On Thursday, TD Cowen exhibited confidence in Grindr (NYSE:GRND), as the firm raised its price target on the shares to $14.00, up from the previous $12.00, while reiterating a Buy rating for the stock. The adjustment follows Grindr's recent announcement that it has increased its 2024 revenue guidance and set its 2027 revenue and EBITDA targets significantly higher than earlier estimates.
The company's updated 2027 revenue and EBITDA targets are 27% and 22% above TD Cowen's pre-event estimates, respectively. This optimistic revision is attributed to several factors that are expected to drive Grindr's medium-term growth. These include improvements to the core product, increased advertising revenue, and a strategic focus on international expansion.
Moreover, the potential for further growth is seen in the development of products for alternative use cases, which could provide additional revenue streams for Grindr. TD Cowen has adjusted its 2025 to 2027 revenue and EBITDA estimates upward to align with Grindr's better-than-anticipated financial outlook.
The analyst from TD Cowen expressed a positive view on the company's strategic direction, stating, "GRND raised their '24 topline guidance while laying out '27 revenue and EBITDA targets 27% and 22% above our pre-event est's.
Key medium-term growth drivers include core product improvements, advertising growth, and Int'l focus, with upside potentially driven by alternate use case products. We raised our '25-'27 rev & EBITDA est's to reflect better than expected outlook; PT to $14. Maintain Buy."

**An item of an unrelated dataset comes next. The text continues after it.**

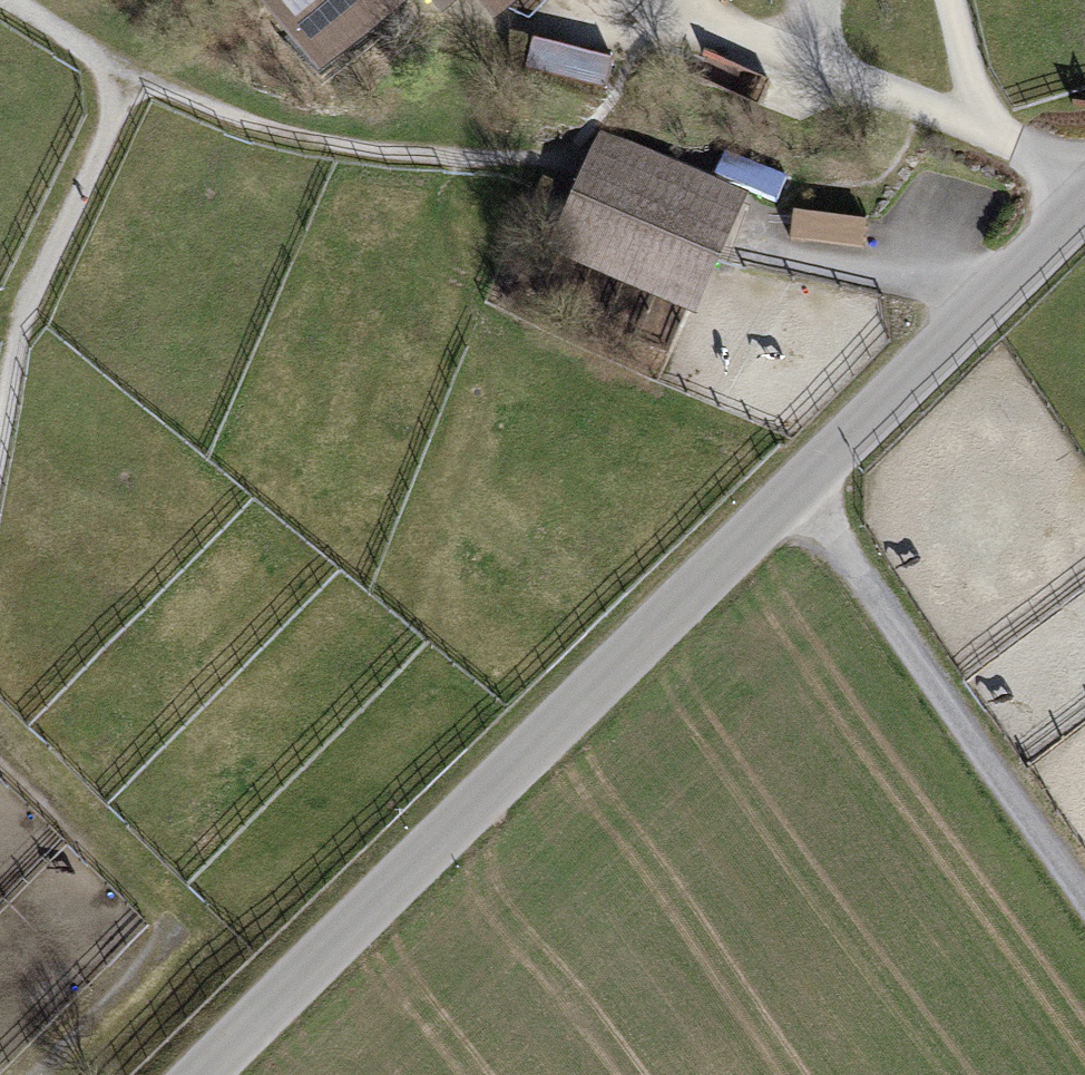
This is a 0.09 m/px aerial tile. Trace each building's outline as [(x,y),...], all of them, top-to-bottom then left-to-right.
[(314,82),(413,0),(246,0),(314,82)] [(440,16),(459,0),(426,0),(440,16)] [(492,24),(520,0),(472,0),(492,24)] [(538,48),(532,71),(609,88),(614,64),(538,48)] [(748,194),(600,132),(547,255),(696,318),(748,194)] [(799,218),(797,250),(869,254),(871,222),(799,218)]
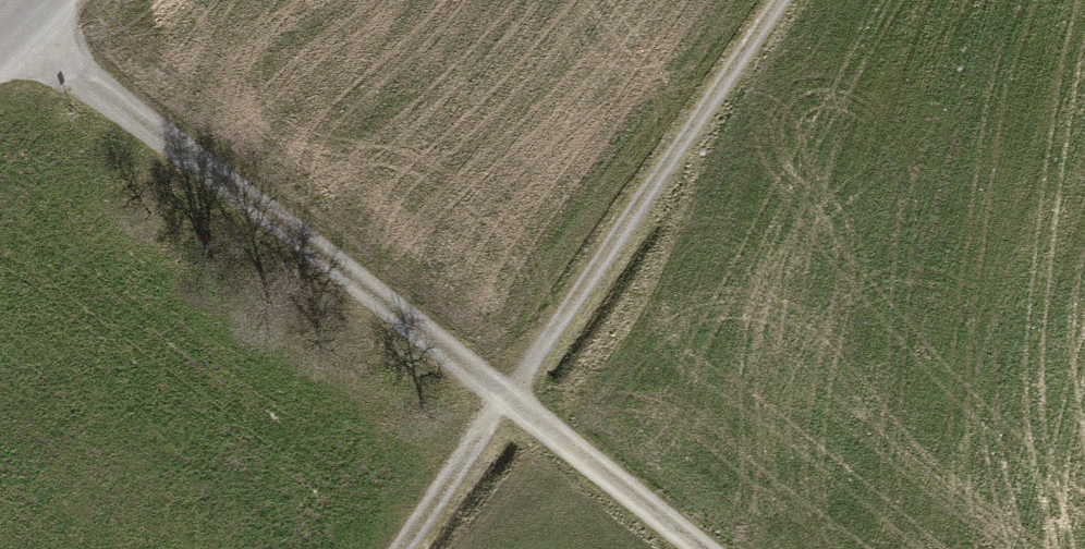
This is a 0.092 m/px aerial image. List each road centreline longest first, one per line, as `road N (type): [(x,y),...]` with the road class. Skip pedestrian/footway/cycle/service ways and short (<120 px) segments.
road 1 (track): [(9,20),(703,548)]
road 2 (track): [(402,548),(789,0)]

Investors and market watchers will likely keep a close eye on Grindr's performance as it works towards achieving these ambitious targets in the coming years.

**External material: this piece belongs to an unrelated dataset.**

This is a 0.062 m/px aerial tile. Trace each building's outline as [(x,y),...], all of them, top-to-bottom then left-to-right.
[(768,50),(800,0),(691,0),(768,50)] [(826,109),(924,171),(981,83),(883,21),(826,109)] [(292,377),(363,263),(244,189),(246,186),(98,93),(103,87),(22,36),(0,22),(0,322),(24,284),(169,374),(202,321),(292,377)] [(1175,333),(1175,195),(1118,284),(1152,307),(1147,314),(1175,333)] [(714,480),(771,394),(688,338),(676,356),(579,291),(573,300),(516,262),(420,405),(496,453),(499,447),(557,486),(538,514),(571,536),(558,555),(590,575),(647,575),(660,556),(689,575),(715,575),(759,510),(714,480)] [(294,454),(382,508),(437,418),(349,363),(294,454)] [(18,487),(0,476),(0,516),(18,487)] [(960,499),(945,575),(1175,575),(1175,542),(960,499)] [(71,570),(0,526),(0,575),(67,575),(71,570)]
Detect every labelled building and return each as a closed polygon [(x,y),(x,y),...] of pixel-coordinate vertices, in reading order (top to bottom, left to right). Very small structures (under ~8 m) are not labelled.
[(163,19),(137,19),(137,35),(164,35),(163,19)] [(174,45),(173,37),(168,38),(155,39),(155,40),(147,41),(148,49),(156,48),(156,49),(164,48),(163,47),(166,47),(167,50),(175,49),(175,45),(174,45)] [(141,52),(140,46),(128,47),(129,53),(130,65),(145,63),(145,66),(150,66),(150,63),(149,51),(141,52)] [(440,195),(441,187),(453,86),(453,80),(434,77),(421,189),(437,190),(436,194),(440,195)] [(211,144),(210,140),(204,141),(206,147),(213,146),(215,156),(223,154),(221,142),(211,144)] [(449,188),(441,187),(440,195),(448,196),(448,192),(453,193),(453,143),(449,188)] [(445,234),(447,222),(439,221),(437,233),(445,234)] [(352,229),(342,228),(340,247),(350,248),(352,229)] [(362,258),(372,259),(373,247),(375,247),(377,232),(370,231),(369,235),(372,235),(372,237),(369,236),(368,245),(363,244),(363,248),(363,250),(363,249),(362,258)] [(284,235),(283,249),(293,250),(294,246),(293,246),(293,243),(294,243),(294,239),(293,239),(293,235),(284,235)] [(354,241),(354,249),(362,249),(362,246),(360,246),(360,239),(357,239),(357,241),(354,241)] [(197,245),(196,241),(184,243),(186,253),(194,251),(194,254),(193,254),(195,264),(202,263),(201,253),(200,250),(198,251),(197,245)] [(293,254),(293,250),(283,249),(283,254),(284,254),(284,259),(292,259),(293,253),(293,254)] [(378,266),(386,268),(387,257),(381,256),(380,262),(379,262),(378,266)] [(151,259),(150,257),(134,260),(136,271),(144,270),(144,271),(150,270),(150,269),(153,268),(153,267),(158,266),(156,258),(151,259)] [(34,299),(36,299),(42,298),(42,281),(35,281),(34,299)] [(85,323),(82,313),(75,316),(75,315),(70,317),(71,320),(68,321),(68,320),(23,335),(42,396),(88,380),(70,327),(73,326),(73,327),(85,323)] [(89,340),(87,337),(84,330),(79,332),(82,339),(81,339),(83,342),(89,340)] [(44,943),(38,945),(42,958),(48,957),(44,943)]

In other recent news, Grindr Inc. has seen a surge in its projected revenue growth for 2024, with an expected increase of at least 25%, up from the previously forecasted 23%. This comes after Raymond James maintained its Outperform rating on Grindr and raised the price target to $15.00. The firm's analysis suggests a medium-term revenue growth trajectory of over 20% for Grindr, while maintaining high margins compared to peers.
Grindr's strategic initiatives, such as the introduction of new products like 'Right Now' and 'Roam', are expected to drive further revenue growth. The company's product expansion includes eight new offerings and new partnership-based digital services, aiming to extend the concept of a global gay community into the digital realm.
Analyst notes from TD Cowen have reaffirmed its Buy rating for Grindr, expressing confidence in the company's potential for further monetization. Meanwhile, JMP Securities maintains a "Market Outperform" rating. These recent developments reflect Grindr's commitment to enhancing its user experience, with the company investing in AI to improve communication, user matching, and platform safety.